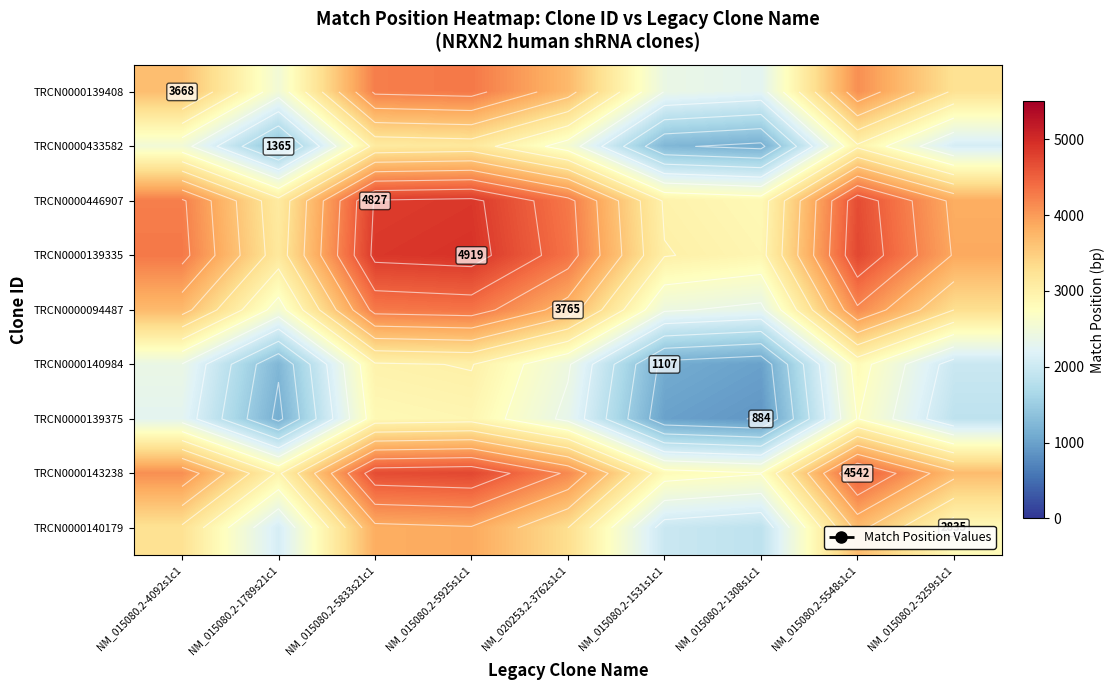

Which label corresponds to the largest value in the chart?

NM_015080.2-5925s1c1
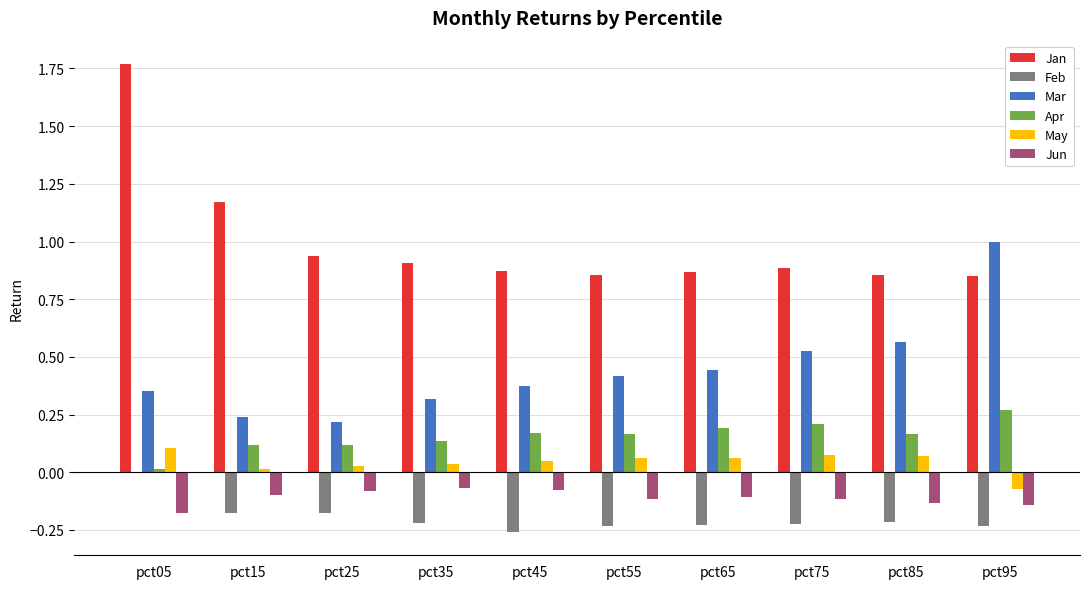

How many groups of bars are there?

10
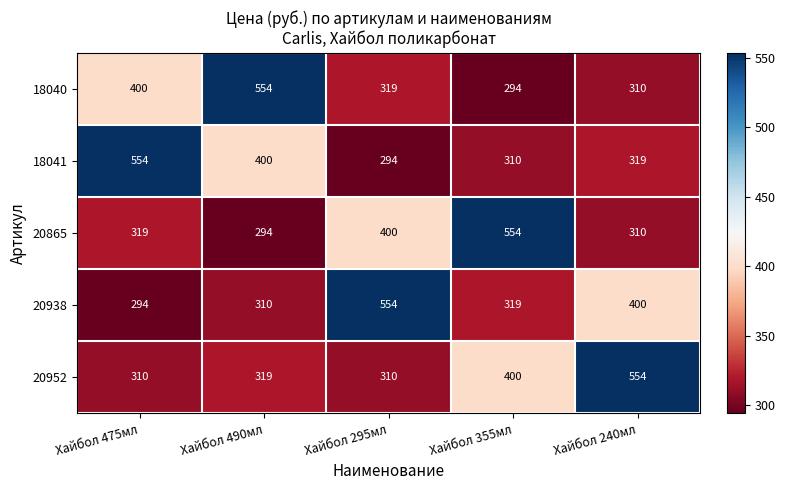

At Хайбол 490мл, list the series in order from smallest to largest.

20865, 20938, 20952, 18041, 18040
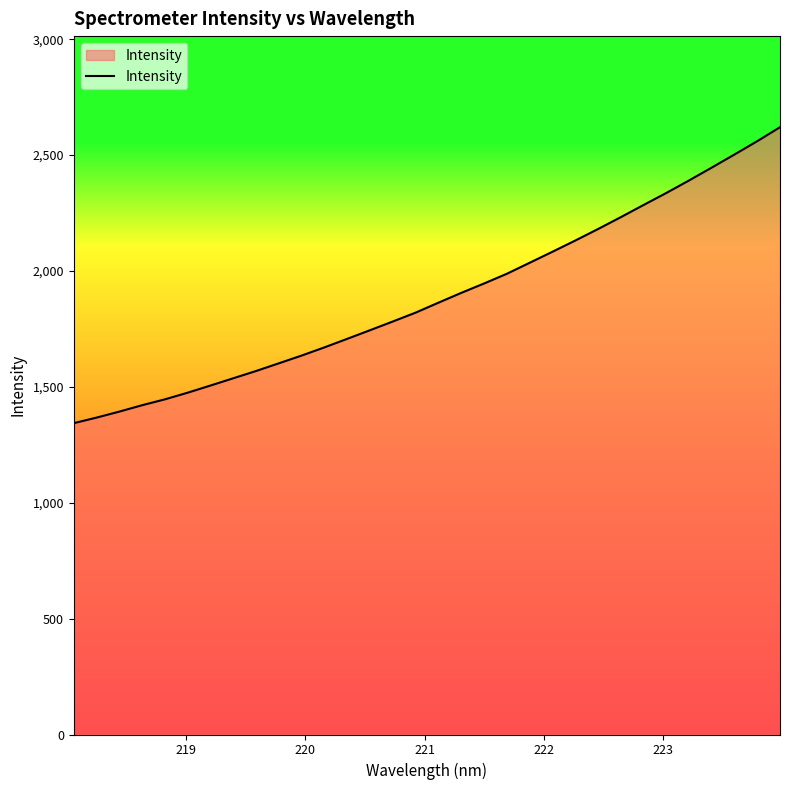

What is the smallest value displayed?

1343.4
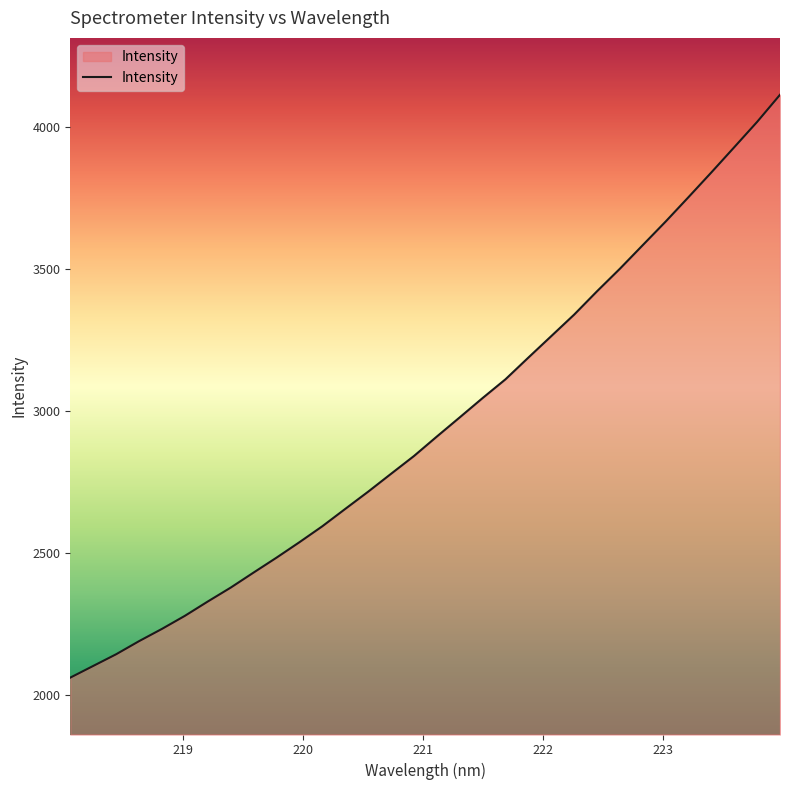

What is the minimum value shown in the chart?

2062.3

+---+

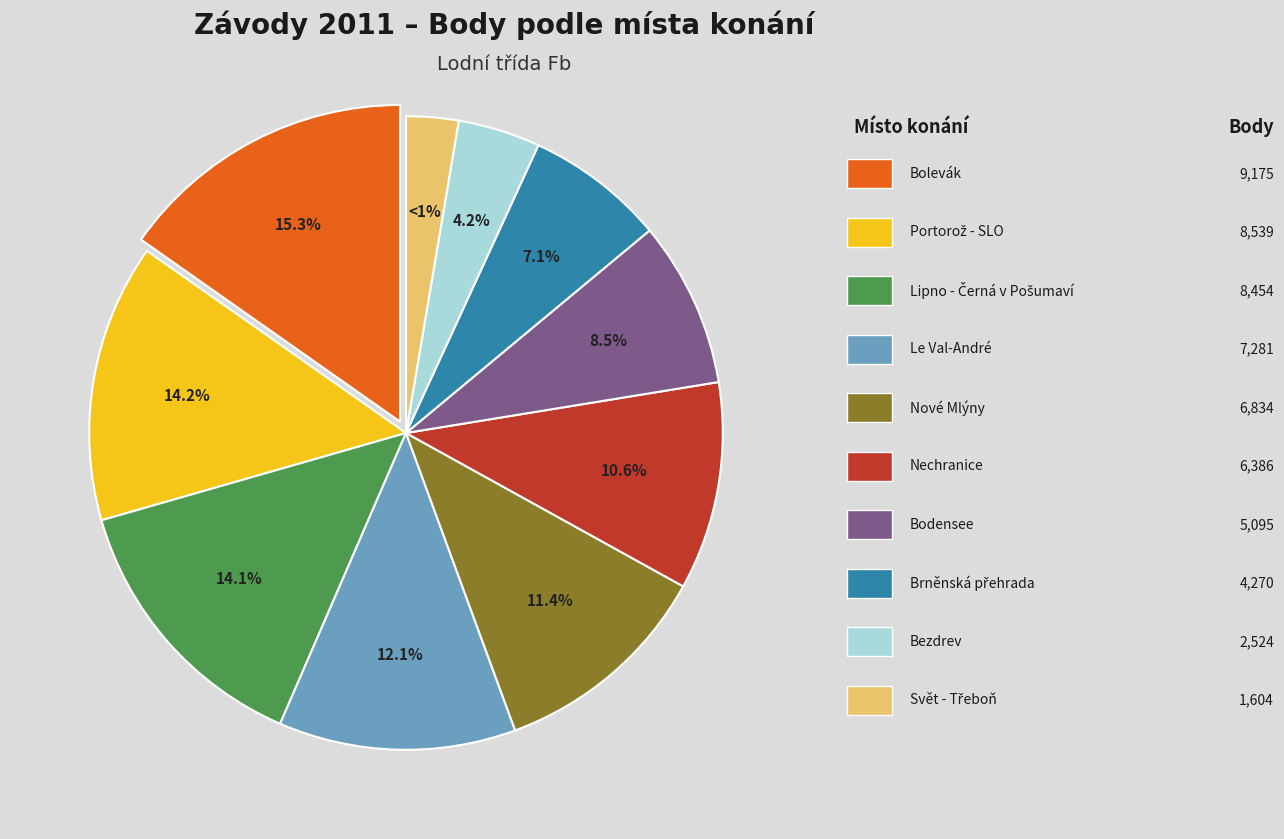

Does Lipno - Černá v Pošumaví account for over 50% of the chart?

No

+---+

**Exercise aim**
From the lines above, pull out everything from the line containing "Which label corresponds" up to and including the line containing "What is the minimum value shown in the chart?", reproducing each one word for word. Leave the pictures out.

**Task result**
Which label corresponds to the largest value in the chart?

NM_015080.2-5925s1c1

How many groups of bars are there?

10

At Хайбол 490мл, list the series in order from smallest to largest.

20865, 20938, 20952, 18041, 18040

What is the smallest value displayed?

1343.4

What is the minimum value shown in the chart?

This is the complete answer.